Wegrw5 introduces the 'hindsight' organizational memory system, building distributed intelligence through a four-stage progressive deployment:

  1. Basic Memory: Establish a semantic tag system to organize discoveries, configure memory banks and handling rules, and implement basic retention/recall operations.
  2. Knowledge Synthesis: Capture architectural patterns and best practices as mental models, and establish an automatic document update workflow based on research findings.
  3. Intelligence Enhancement: Define observation scopes to filter discovery patterns, establish instructions for enforcing standards and norms, and inject hindsight capabilities into all 9 agents.
  4. Emergent Intelligence: Form 24 mental models representing workspace knowledge, support reflection and synthesis of complex patterns, verify the effectiveness of production workflows, and continuously optimize them.
6

Section 06

Workflow Example: Full Process from User Request to Task Delivery

Example of a typical task processing flow:

  1. User Initiates Request: Describe the requirement in Copilot (e.g., 'Add comprehensive API documentation for the payment service').
  2. @ben Analysis and Routing: Identify the task as documentation writing and delegate it to @doc.
  3. Delegation Execution: @ben passes the complete context to @doc, who independently researches the codebase and writes the documentation.
  4. Result Reporting: @doc reports the list of modified files and key changes.
  5. Commit Management: @ben can call @git-ops to handle commits and pushes, ensuring compliance with the Conventional Commits specification.

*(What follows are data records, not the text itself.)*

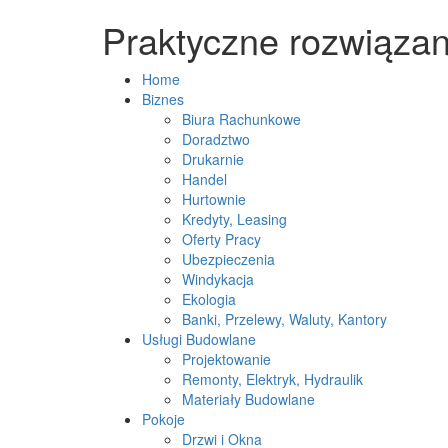
Praktyczne rozwiązan
Home
Biznes
Biura Rachunkowe
Doradztwo
Drukarnie
Handel
Hurtownie
Kredyty, Leasing
Oferty Pracy
Ubezpieczenia
Windykacja
Ekologia
Banki, Przelewy, Waluty, Kantory
Usługi Budowlane
Projektowanie
Remonty, Elektryk, Hydraulik
Materiały Budowlane
Pokoje
Drzwi i Okna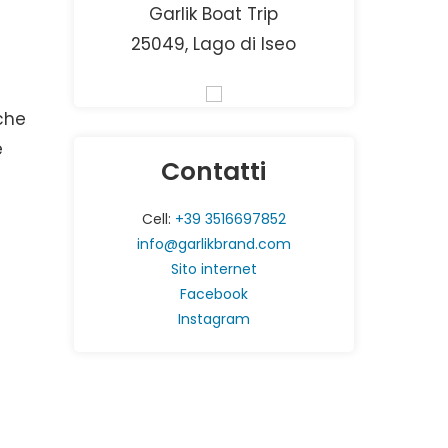
Garlik Boat Trip
25049, Lago di Iseo
che
e
Contatti
Cell:
+39 3516697852
info@garlikbrand.com
Sito internet
Facebook
Instagram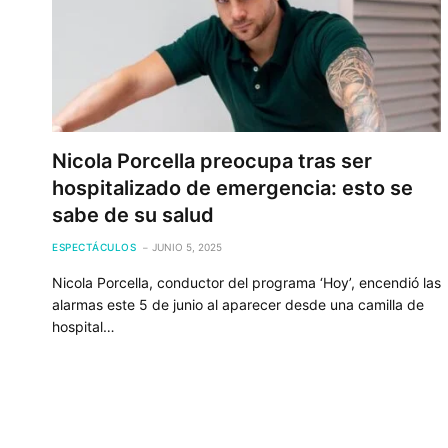
Nicola Porcella preocupa tras ser
hospitalizado de emergencia: esto se
sabe de su salud
ESPECTÁCULOS
JUNIO 5, 2025
Nicola Porcella, conductor del programa ‘Hoy’, encendió las
alarmas este 5 de junio al aparecer desde una camilla de
hospital…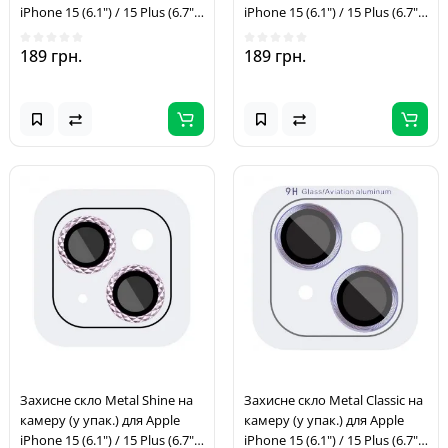
iPhone 15 (6.1") / 15 Plus (6.7")
iPhone 15 (6.1") / 15 Plus (6.7")
Червоний / Red
Бузковий / Rainbow
189 грн.
189 грн.
Захисне скло Metal Shine на
Захисне скло Metal Classic на
камеру (у упак.) для Apple
камеру (у упак.) для Apple
iPhone 15 (6.1") / 15 Plus (6.7")
iPhone 15 (6.1") / 15 Plus (6.7")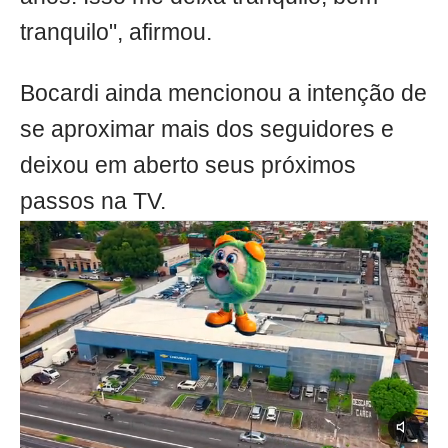
tranquilo", afirmou.
Bocardi ainda mencionou a intenção de
se aproximar mais dos seguidores e
deixou em aberto seus próximos
passos na TV.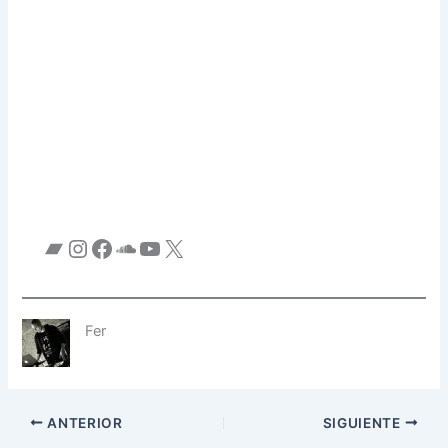
Fer
ANTERIOR
SIGUIENTE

Independent tasks can be executed in parallel, while dependent tasks are orchestrated sequentially to maximize efficiency.

7

Section 07

Design Principles and Practical Value: A New Paradigm for AI-Assisted Development

Wegrw5 follows the following design principles:

  • Focus on a Single Ecosystem: All tools/models are limited to Copilot's capabilities to avoid cross-tool complexity.
  • Intelligent Task Routing: The orchestrator analyzes request characteristics and accurately matches expert agents.
  • Autonomous Execution: Expert agents work independently after receiving context, without the need for step-by-step human guidance.
  • Parallel Workflows: Independent tasks are executed simultaneously to reduce overall time.
  • Scalable Capabilities: Dynamically recruit new agents via @ar-director and continuously optimize existing capabilities via @ar-upskiller.

Practical Value: It verifies hypotheses such as specialized division of labor improving AI performance on complex tasks, explicit orchestration being superior to implicit stacking, the importance of organizational memory for long-term projects, and deep optimization of a single tool being comparable to multi-tool combinations. It provides reusable models for enterprise AI development teams in role design, task decomposition, and memory system construction.

8

Section 08

Conclusion: Future Vision of Agent Collaboration

Wegrw5 represents an important attempt in the evolution of AI-assisted programming toward 'teamization', demonstrating how a virtual team composed of specialized AI agents can collaboratively handle end-to-end tasks from research to operation and maintenance. As large language model capabilities improve and agent orchestration technology matures, similar architectures are expected to become a standard model for software development, redefining the boundaries of human-machine collaboration.